### EXERCISE BRIEF
Pull out every line below that contains the word "жүзеге". Matching is case-sensitive.

### RECORDS FOR THIS TASK

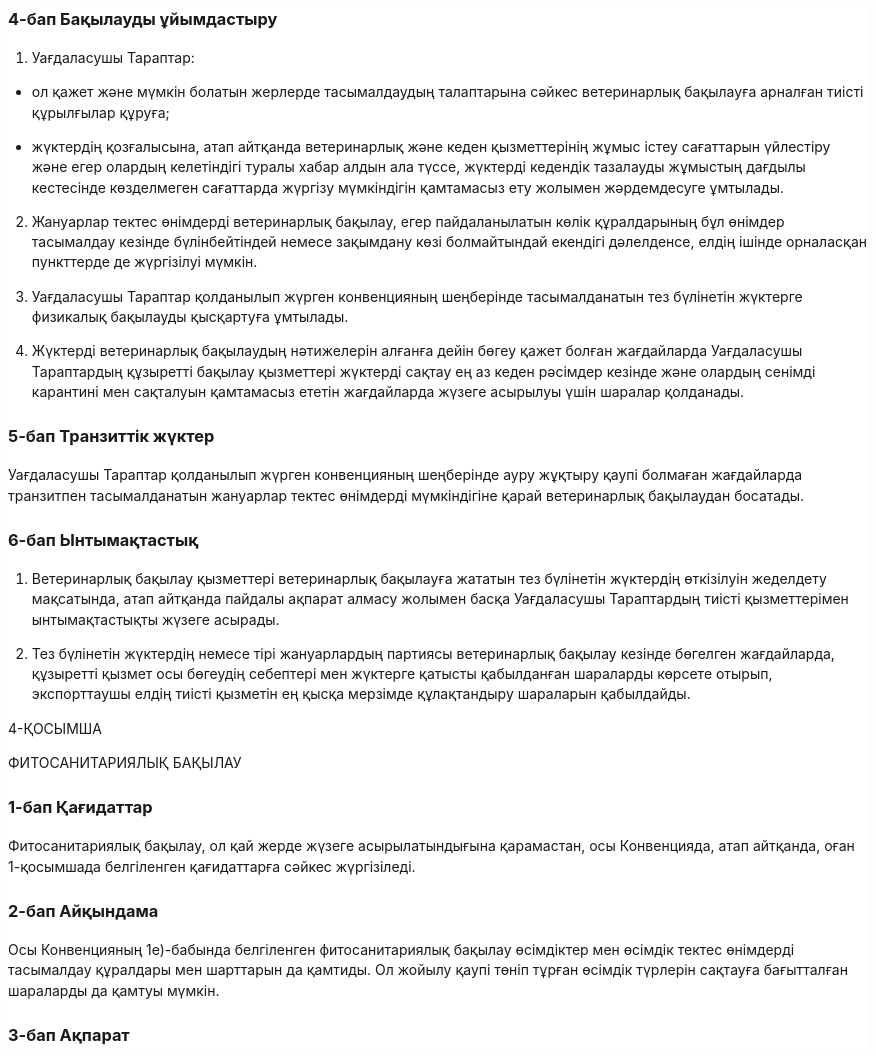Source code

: ### 4-бап Бақылауды ұйымдастыру

1. Уағдаласушы Тараптар:

- ол қажет және мүмкiн болатын жерлерде тасымалдаудың талаптарына сәйкес ветеринарлық бақылауға арналған тиiстi құрылғылар құруға;

- жүктердiң қозғалысына, атап айтқанда ветеринарлық және кеден қызметтерiнiң жұмыс істеу сағаттарын үйлестiру және егер олардың келетiндiгi туралы хабар алдын ала түссе, жүктердi кедендiк тазалауды жұмыстың дағдылы кестесiнде көзделмеген сағаттарда жүргiзу мүмкiндiгiн қамтамасыз ету жолымен жәрдемдесуге ұмтылады.

2. Жануарлар тектес өнiмдердi ветеринарлық бақылау, егер пайдаланылатын көлiк құралдарының бұл өнiмдер тасымалдау кезiнде бүлiнбейтiндей немесе зақымдану көзi болмайтындай екендiгi дәлелденсе, елдiң iшiнде орналасқан пункттерде де жүргiзiлуi мүмкiн.

3. Уағдаласушы Тараптар қолданылып жүрген конвенцияның шеңберiнде тасымалданатын тез бүлiнетiн жүктерге физикалық бақылауды қысқартуға ұмтылады.

4. Жүктердi ветеринарлық бақылаудың нәтижелерiн алғанға дейiн бөгеу қажет болған жағдайларда Уағдаласушы Тараптардың құзыреттi бақылау қызметтерi жүктердi сақтау ең аз кеден рәсiмдер кезiнде және олардың сенiмдi карантинi мен сақталуын қамтамасыз ететiн жағдайларда жүзеге асырылуы үшiн шаралар қолданады.

### 5-бап Транзиттiк жүктер

Уағдаласушы Тараптар қолданылып жүрген конвенцияның шеңберiнде ауру жұқтыру қаупi болмаған жағдайларда транзитпен тасымалданатын жануарлар тектес өнiмдердi мүмкiндiгiне қарай ветеринарлық бақылаудан босатады.

### 6-бап Ынтымақтастық

1. Ветеринарлық бақылау қызметтерi ветеринарлық бақылауға жататын тез бүлiнетiн жүктердің өткізiлуiн жеделдету мақсатында, атап айтқанда пайдалы ақпарат алмасу жолымен басқа Уағдаласушы Тараптардың тиiстi қызметтерiмен ынтымақтастықты жүзеге асырады.

2. Тез бүлiнетiн жүктердiң немесе тiрi жануарлардың партиясы ветеринарлық бақылау кезiнде бөгелген жағдайларда, құзыреттi қызмет осы бөгеудiң себептерi мен жүктерге қатысты қабылданған шараларды көрсете отырып, экспорттаушы елдiң тиiстi қызметiн ең қысқа мерзiмде құлақтандыру шараларын қабылдайды.

4-ҚОСЫМША

ФИТОСАНИТАРИЯЛЫҚ БАҚЫЛАУ

### 1-бап Қағидаттар

Фитосанитариялық бақылау, ол қай жерде жүзеге асырылатындығына қарамастан, осы Конвенцияда, атап айтқанда, оған 1-қосымшада белгiленген қағидаттарға сәйкес жүргiзiледi.

### 2-бап Айқындама

Осы Конвенцияның 1е)-бабында белгiленген фитосанитариялық бақылау өсiмдiктер мен өсiмдiк тектес өнiмдердi тасымалдау құралдары мен шарттарын да қамтиды. Ол жойылу қаупi төнiп тұрған өсiмдiк түрлерiн сақтауға бағытталған шараларды да қамтуы мүмкiн.

### 3-бап Ақпарат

### TASK SOLUTION
4. Жүктердi ветеринарлық бақылаудың нәтижелерiн алғанға дейiн бөгеу қажет болған жағдайларда Уағдаласушы Тараптардың құзыреттi бақылау қызметтерi жүктердi сақтау ең аз кеден рәсiмдер кезiнде және олардың сенiмдi карантинi мен сақталуын қамтамасыз ететiн жағдайларда жүзеге асырылуы үшiн шаралар қолданады.
1. Ветеринарлық бақылау қызметтерi ветеринарлық бақылауға жататын тез бүлiнетiн жүктердің өткізiлуiн жеделдету мақсатында, атап айтқанда пайдалы ақпарат алмасу жолымен басқа Уағдаласушы Тараптардың тиiстi қызметтерiмен ынтымақтастықты жүзеге асырады.
Фитосанитариялық бақылау, ол қай жерде жүзеге асырылатындығына қарамастан, осы Конвенцияда, атап айтқанда, оған 1-қосымшада белгiленген қағидаттарға сәйкес жүргiзiледi.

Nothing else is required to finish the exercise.